Stéphanie Clément-Guinaudeau se souvient : « lors du passage du bus en 2023, une dame avait un anévrisme sur l'aorte abdominale qui était en train de se fissurer. Sans le dépistage, quelques heures plus tard, elle serait décédée. Ça lui a sauvé la vie. »

Agir oui, mais s’éduquer avant tout

Les actions portées par la Fondation Agir pour le Cœur des Femmes sont encourageantes, mais alertent surtout sur les retards de prise en charge qui, dans certains cas, peuvent être fatals. Pour soigner correctement, il est nécessaire que les médecins, cardiologues ou non, en comprennent les causes.

Stéphanie Clément-Guinaudeau le martèle : les maladies cardio-vasculaires sont la première cause de mortalité chez la femme, « mais cela ne veut pas dire que les femmes font plus d'infarctus que les hommes, ça veut dire qu'elles en meurent plus. »

Elle précise que les femmes sont juste prises en charge plus tardivement et de façon moins « agressive » et « optimale. »

Du côté patiente, on sait qu’en majorité les femmes se préoccupent moins de leur propre santé que de celles de leurs proches.
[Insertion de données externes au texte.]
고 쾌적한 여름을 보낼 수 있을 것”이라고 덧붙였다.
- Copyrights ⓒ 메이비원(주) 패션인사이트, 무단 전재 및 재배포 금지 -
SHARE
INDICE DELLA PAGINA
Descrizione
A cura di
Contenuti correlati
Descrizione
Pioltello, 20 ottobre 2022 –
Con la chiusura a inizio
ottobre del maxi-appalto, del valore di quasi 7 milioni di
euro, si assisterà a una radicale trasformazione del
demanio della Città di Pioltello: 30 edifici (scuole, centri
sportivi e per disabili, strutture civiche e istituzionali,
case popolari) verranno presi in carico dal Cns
La FFC, dans une étude, met en évidence que c’est le cas pour 68% d’entre elles. 

Le médecin et les études scientifiques ont aussi une part importante de responsabilité. La cardiologue bordelaise explique que « lorsqu’une femme va aux urgences parce qu'elle se plaint de douleur dans la poitrine, elle a plus de chances qu'on lui dise qu'elle fait une crise d'angoisse qu’une crise cardiaque. »

Ces réactions proviendraient d’une croyance qui persiste en santé selon laquelle « les pathologies cardiovasculaires sont plus fréquentes chez les hommes. On ne s'entend pas à ce qu'une femme de moins de 50 ans fasse un infarctus. Mais c’est tout à fait possible ! »
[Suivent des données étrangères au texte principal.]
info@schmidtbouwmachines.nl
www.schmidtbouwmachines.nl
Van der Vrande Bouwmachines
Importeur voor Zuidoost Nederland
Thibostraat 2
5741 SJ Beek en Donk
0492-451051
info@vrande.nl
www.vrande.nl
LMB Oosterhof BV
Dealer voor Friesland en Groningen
https://www.whatsupdoc-lemag.fr/article/journee-du-droit-des-femmes-lufc-que-choisir-denonce-un-scandale-sanitaire-les-femmes-sont

Une partie importante du problème réside dans le manque de données. Celui-ci a des effets autant sur la prescription post-diagnostic que sur la formation. « Il y a peu de femmes qui sont incluses dans les études », assure Stéphanie Clément-Guinaudeau. Et même lorsqu’elles en font partie, le sexe n’est pas utilisé comme variable. « On ne peut donc pas savoir si les pathologies sont les mêmes chez les femmes, et si les traitements ont les mêmes effets. »

Mais pourquoi ne pas inclure de femmes dans les études ? « Parce qu'elles peuvent tomber enceintes et que leurs cycles hormonaux sont variables, on considère que cela complique les choses… » Conséquemment, en tant que soignant, il est compliqué d’adapter sa pratique en se basant sur les études scientifiques.
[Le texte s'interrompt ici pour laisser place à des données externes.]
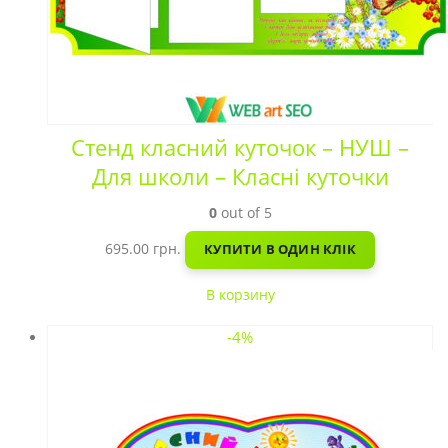
Стенд класний куточок – НУШ –
Для школи – Класні куточки
0
out of 5
695.00
грн.
КУПИТИ В ОДИН КЛІК
В корзину
-4%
Toutefois, « la médecine est une science humaine », souligne-t-elle. Et au-delà du manque de données, l'influence d'une société patriarcale persiste. Claire Mounier-Véhier, fondatrice d’Agir pour le Cœur des Femmes, maintient que la mauvaise prise en charge des maladies cardio-vasculaires est un « problème sociétal ». 

« Le fait que les symptômes et la parole des femmes ne soient pas entendus, minimisés, voire ridiculisés, c’est le cœur du problème. Pour changer les choses, apprendre à écouter ses patientes et légitimer leurs symptômes, c’est un très bon début », conclut Stéphanie Clément-Guinaudeuau.